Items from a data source
┄┄┄┄┄┄┄┄┄┄
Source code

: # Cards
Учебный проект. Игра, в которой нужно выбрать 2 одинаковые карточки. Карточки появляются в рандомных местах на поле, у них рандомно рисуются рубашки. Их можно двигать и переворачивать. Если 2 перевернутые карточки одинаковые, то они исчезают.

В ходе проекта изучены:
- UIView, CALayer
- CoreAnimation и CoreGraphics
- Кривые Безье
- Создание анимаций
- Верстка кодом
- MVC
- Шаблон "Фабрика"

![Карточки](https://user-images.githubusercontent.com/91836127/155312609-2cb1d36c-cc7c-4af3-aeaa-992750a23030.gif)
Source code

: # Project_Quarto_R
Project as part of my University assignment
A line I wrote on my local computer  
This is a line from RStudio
┄┄┄┄┄┄┄┄┄┄
## ASSIGNMENT
Write out every line of the items above, with no change to any character.

## THE ANSWER
Source code

: # Cards
Учебный проект. Игра, в которой нужно выбрать 2 одинаковые карточки. Карточки появляются в рандомных местах на поле, у них рандомно рисуются рубашки. Их можно двигать и переворачивать. Если 2 перевернутые карточки одинаковые, то они исчезают.

В ходе проекта изучены:
- UIView, CALayer
- CoreAnimation и CoreGraphics
- Кривые Безье
- Создание анимаций
- Верстка кодом
- MVC
- Шаблон "Фабрика"

![Карточки](https://user-images.githubusercontent.com/91836127/155312609-2cb1d36c-cc7c-4af3-aeaa-992750a23030.gif)
Source code

: # Project_Quarto_R
Project as part of my University assignment
A line I wrote on my local computer  
This is a line from RStudio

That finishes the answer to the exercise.